▸ **Problem**
Set out the lines of all the items below as one numbered list, leaving out any blank lines.

▸ **Source data**
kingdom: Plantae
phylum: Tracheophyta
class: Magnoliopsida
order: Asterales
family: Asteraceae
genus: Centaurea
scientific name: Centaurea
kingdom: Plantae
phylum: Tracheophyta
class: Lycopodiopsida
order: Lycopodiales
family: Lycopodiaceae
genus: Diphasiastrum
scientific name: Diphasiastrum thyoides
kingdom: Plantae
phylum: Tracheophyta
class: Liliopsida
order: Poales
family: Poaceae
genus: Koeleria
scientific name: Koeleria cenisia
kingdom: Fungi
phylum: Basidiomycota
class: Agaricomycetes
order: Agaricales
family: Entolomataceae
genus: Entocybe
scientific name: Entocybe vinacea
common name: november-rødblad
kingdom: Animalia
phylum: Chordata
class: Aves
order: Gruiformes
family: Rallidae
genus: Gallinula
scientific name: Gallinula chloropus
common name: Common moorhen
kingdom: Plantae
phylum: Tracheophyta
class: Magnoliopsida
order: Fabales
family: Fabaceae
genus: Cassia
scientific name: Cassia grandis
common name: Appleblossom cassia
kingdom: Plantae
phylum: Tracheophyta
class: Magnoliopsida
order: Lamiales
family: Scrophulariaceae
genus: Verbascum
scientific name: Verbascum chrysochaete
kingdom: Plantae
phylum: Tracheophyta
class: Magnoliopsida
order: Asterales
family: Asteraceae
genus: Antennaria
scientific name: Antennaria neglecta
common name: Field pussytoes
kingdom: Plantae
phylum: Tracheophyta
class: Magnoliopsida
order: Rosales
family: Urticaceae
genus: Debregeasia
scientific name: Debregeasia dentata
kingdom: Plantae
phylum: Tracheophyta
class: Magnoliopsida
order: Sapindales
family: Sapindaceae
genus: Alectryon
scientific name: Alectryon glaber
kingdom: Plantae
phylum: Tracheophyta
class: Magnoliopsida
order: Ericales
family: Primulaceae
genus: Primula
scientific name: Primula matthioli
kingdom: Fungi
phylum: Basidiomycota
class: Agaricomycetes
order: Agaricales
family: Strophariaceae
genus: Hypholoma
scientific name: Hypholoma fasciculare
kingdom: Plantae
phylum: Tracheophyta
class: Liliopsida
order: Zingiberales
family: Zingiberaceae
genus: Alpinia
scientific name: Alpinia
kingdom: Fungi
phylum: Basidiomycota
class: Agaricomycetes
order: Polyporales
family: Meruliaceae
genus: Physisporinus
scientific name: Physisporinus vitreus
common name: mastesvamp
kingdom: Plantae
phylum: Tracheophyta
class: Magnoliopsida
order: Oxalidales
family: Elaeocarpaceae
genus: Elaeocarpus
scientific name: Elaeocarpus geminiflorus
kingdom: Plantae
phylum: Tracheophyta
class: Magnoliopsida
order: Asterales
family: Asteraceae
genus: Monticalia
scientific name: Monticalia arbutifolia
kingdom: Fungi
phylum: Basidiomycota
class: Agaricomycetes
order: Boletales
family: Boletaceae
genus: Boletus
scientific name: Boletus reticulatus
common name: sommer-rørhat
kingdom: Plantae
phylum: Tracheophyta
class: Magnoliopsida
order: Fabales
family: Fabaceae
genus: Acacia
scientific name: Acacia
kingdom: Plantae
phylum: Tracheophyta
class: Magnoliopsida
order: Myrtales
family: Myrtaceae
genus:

▸ **Exercise result**
1. kingdom: Plantae
2. phylum: Tracheophyta
3. class: Magnoliopsida
4. order: Asterales
5. family: Asteraceae
6. genus: Centaurea
7. scientific name: Centaurea
8. kingdom: Plantae
9. phylum: Tracheophyta
10. class: Lycopodiopsida
11. order: Lycopodiales
12. family: Lycopodiaceae
13. genus: Diphasiastrum
14. scientific name: Diphasiastrum thyoides
15. kingdom: Plantae
16. phylum: Tracheophyta
17. class: Liliopsida
18. order: Poales
19. family: Poaceae
20. genus: Koeleria
21. scientific name: Koeleria cenisia
22. kingdom: Fungi
23. phylum: Basidiomycota
24. class: Agaricomycetes
25. order: Agaricales
26. family: Entolomataceae
27. genus: Entocybe
28. scientific name: Entocybe vinacea
29. common name: november-rødblad
30. kingdom: Animalia
31. phylum: Chordata
32. class: Aves
33. order: Gruiformes
34. family: Rallidae
35. genus: Gallinula
36. scientific name: Gallinula chloropus
37. common name: Common moorhen
38. kingdom: Plantae
39. phylum: Tracheophyta
40. class: Magnoliopsida
41. order: Fabales
42. family: Fabaceae
43. genus: Cassia
44. scientific name: Cassia grandis
45. common name: Appleblossom cassia
46. kingdom: Plantae
47. phylum: Tracheophyta
48. class: Magnoliopsida
49. order: Lamiales
50. family: Scrophulariaceae
51. genus: Verbascum
52. scientific name: Verbascum chrysochaete
53. kingdom: Plantae
54. phylum: Tracheophyta
55. class: Magnoliopsida
56. order: Asterales
57. family: Asteraceae
58. genus: Antennaria
59. scientific name: Antennaria neglecta
60. common name: Field pussytoes
61. kingdom: Plantae
62. phylum: Tracheophyta
63. class: Magnoliopsida
64. order: Rosales
65. family: Urticaceae
66. genus: Debregeasia
67. scientific name: Debregeasia dentata
68. kingdom: Plantae
69. phylum: Tracheophyta
70. class: Magnoliopsida
71. order: Sapindales
72. family: Sapindaceae
73. genus: Alectryon
74. scientific name: Alectryon glaber
75. kingdom: Plantae
76. phylum: Tracheophyta
77. class: Magnoliopsida
78. order: Ericales
79. family: Primulaceae
80. genus: Primula
81. scientific name: Primula matthioli
82. kingdom: Fungi
83. phylum: Basidiomycota
84. class: Agaricomycetes
85. order: Agaricales
86. family: Strophariaceae
87. genus: Hypholoma
88. scientific name: Hypholoma fasciculare
89. kingdom: Plantae
90. phylum: Tracheophyta
91. class: Liliopsida
92. order: Zingiberales
93. family: Zingiberaceae
94. genus: Alpinia
95. scientific name: Alpinia
96. kingdom: Fungi
97. phylum: Basidiomycota
98. class: Agaricomycetes
99. order: Polyporales
100. family: Meruliaceae
101. genus: Physisporinus
102. scientific name: Physisporinus vitreus
103. common name: mastesvamp
104. kingdom: Plantae
105. phylum: Tracheophyta
106. class: Magnoliopsida
107. order: Oxalidales
108. family: Elaeocarpaceae
109. genus: Elaeocarpus
110. scientific name: Elaeocarpus geminiflorus
111. kingdom: Plantae
112. phylum: Tracheophyta
113. class: Magnoliopsida
114. order: Asterales
115. family: Asteraceae
116. genus: Monticalia
117. scientific name: Monticalia arbutifolia
118. kingdom: Fungi
119. phylum: Basidiomycota
120. class: Agaricomycetes
121. order: Boletales
122. family: Boletaceae
123. genus: Boletus
124. scientific name: Boletus reticulatus
125. common name: sommer-rørhat
126. kingdom: Plantae
127. phylum: Tracheophyta
128. class: Magnoliopsida
129. order: Fabales
130. family: Fabaceae
131. genus: Acacia
132. scientific name: Acacia
133. kingdom: Plantae
134. phylum: Tracheophyta
135. class: Magnoliopsida
136. order: Myrtales
137. family: Myrtaceae
138. genus:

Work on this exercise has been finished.